2) We have the patient's number if any of you can help us take a better history. Also the auscultation point is giving me an idea. Can we collect the patient's heart sounds also through his mobile phone by asking him to place it in different locations of his chest?
[5/30, 20:24] MBBS 2016 UG Student 2: Sir there are studies which say that Chloroquine can cause cardiomyopathy. So could that be possible in this case? Assuming he was prescribed chloroquine.
[5/30, 20:25] MBBS 2016 UG Student 13: He was prescribed Choloquine according to a PG Maam.
[5/30, 20:26] MBBS 2016 UG Student 2: Okay. So could that be the cause?
https://www.tandfonline.com/doi/abs/10.3109/08923973.2013.780078?src=recsys&journalCode=iipi20&

[5/30, 22:05] Post Residency PG1: Is this a quote from the link below? πŸ€”
[5/30, 22:52] Post Residency PG1: Does our case fit with the case described here?
[5/30, 22:59] MBBS 2016 UG Student 3: Effects of bronchoconstriction and external resistive loading on the sensation of dyspnea:
https://journals.physiology.org/doi/abs/10.1152/jappl.1991.71.6.2183
This study compared the sensation of difficulty in breathing during isocapnic voluntary hyperventilation in six normal subjects.
"To clarify the role of vagal afferents on the genesis of dyspnea during both forms of obstruction to airflow, the effect of airway anesthesia by lidocaine aerosol inhalation was also examined after histamine and during external resistive loading."
"Histamine inhalation significantly increased the intensity of the dyspneic sensation over the equivalent external resistive load at the same levels of ventilation and occlusion pressure during voluntary hyperpnea. Inhaled lidocaine decreased the sensation of dyspnea during bronchoconstriction with no change in Raw, but it did not significantly change the sensation during external resistive loading. These results suggest that afferent vagal activity plays a role in the genesis of dyspnea during bronchoconstriction."
[5/30, 23:01] Post Residency PG1: And where do the vagal afferents relay to convey this sensation of dyspnoea?
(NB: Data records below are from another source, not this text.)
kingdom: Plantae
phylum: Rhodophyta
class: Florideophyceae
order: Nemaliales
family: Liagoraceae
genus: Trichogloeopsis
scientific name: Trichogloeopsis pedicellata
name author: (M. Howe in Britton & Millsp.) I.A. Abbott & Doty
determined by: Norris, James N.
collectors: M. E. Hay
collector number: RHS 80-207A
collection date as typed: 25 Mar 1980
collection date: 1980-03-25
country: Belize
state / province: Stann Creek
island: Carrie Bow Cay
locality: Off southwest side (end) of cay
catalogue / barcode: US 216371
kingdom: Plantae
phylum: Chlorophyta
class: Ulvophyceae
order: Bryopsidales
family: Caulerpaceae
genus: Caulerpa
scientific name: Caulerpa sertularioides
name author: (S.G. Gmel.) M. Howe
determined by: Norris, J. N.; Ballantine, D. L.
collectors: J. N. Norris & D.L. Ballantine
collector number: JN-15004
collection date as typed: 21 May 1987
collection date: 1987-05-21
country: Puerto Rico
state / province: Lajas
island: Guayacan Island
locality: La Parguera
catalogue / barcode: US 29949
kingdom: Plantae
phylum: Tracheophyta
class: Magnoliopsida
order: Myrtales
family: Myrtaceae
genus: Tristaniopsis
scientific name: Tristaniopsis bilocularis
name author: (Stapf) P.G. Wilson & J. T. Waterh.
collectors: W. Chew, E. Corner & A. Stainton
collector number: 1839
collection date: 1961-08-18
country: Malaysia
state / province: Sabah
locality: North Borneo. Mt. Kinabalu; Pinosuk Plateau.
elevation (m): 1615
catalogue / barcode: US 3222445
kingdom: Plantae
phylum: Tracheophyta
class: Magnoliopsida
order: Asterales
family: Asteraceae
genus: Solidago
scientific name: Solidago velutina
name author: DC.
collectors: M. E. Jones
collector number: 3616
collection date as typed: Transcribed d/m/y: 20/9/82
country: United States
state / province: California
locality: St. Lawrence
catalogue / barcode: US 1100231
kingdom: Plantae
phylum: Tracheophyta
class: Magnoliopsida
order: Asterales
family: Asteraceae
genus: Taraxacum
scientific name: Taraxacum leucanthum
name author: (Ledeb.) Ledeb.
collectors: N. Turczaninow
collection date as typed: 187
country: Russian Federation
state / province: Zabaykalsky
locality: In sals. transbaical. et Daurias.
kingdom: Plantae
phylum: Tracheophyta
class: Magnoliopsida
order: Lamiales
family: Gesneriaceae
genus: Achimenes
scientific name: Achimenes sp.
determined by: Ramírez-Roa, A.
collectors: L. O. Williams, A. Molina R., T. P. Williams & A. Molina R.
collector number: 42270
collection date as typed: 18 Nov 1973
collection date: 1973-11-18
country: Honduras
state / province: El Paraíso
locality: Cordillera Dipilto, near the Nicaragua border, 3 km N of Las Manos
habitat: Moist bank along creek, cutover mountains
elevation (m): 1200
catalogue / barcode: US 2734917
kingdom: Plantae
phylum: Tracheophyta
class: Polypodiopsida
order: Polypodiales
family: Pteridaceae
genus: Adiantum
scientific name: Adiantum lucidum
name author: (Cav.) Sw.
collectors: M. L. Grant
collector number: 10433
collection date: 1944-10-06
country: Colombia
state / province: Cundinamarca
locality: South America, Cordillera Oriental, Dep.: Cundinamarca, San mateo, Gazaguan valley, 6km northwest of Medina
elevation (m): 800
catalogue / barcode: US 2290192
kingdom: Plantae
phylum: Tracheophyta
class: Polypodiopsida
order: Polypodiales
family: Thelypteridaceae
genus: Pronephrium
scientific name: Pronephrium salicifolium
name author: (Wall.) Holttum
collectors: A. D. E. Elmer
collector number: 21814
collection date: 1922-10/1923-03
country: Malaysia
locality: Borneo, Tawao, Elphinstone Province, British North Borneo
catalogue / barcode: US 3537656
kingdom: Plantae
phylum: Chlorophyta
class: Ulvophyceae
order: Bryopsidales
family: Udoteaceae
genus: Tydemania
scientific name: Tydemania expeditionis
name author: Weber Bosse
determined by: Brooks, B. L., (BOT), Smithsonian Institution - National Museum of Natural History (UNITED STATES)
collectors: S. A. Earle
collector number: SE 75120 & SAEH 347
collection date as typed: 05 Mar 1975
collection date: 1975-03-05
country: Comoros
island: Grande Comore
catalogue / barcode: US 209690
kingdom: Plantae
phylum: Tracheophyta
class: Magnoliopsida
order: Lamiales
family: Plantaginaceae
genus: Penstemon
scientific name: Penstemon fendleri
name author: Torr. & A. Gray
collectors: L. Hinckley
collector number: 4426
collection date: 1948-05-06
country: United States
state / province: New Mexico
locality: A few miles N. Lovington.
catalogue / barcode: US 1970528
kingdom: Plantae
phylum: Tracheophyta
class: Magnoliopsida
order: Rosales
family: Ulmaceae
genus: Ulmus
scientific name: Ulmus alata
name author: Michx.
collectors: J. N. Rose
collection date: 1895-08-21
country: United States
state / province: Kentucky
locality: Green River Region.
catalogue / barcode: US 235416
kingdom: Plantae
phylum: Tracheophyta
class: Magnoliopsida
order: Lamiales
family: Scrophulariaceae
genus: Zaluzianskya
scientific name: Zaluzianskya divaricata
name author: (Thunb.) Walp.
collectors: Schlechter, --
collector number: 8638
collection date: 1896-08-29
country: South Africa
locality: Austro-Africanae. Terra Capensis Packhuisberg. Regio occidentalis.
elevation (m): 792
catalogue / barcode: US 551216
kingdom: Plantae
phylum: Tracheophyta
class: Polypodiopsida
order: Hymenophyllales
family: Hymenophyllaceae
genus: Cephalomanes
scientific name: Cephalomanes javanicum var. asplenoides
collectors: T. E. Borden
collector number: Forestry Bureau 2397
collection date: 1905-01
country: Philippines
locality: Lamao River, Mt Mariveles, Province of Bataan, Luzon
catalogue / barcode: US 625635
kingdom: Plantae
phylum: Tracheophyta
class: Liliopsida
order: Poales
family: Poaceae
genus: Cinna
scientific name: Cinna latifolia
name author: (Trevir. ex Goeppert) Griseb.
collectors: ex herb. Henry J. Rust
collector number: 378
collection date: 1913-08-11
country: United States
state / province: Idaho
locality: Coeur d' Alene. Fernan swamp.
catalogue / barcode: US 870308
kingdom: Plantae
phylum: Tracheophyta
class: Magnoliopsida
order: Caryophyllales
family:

Also are they connected to the J receptors in the alveoli or some other receptors?
[5/30, 23:02] MBBS 2016 UG Student 2: No sir it mainly shows the long term effects of chloroquine
[5/30, 23:04] Post Residency PG1: Will be looking forward to your finding a chloroquin study that demonstrates acute cardiac damage similar to what our patient had. Any takers for direct history taking in this patient through telephone including his mobile phone auscultation data?
[5/30, 23:09] MBBS 2016 UG Student 3: Afferent information from reflex stimulation of the peripheral sensors (chemoreceptors and/or vagal C fibers) is processed/relayed centrally in the limbic system, especially the insular area and sensorimotor cortex. 

 A perturbation in the ventilatory response due to weakness, paralysis, or increased mechanical load generates afferent information from vagal receptors in the lungs (and possibly mechanoreceptors in the respiratory muscles) to the sensorimotor cortex and results in the sensation of dyspnea.
[5/31, 08:18] MBBS 2016 UG Student 13: https://caseopinionsbyrollno156.blogspot.com/2020/05/fighting-for-breath.html

Some doubts: 

1.What was the dosage of Chlorquine given to him? What was the treatment he recieved for improvement from Grade 3 NYHA to grade 2?

2. Why is there presence of early inspiratory crepts in this patient with pleural effusion, when early inspirtaoy crepts indicate Chronic Obstructive Pulmonary Disorders?

3. Why did pleural effusion occur and not pulmonary edema when mechanism of rise of backflow pressures from left atrium is the same in both?

4. Why was no chest X-ray taken to better understand the lung pathology?

5. How was a severe Mitral reguritation hidden? There was no systloic murmur neither any characteristic ECG changes?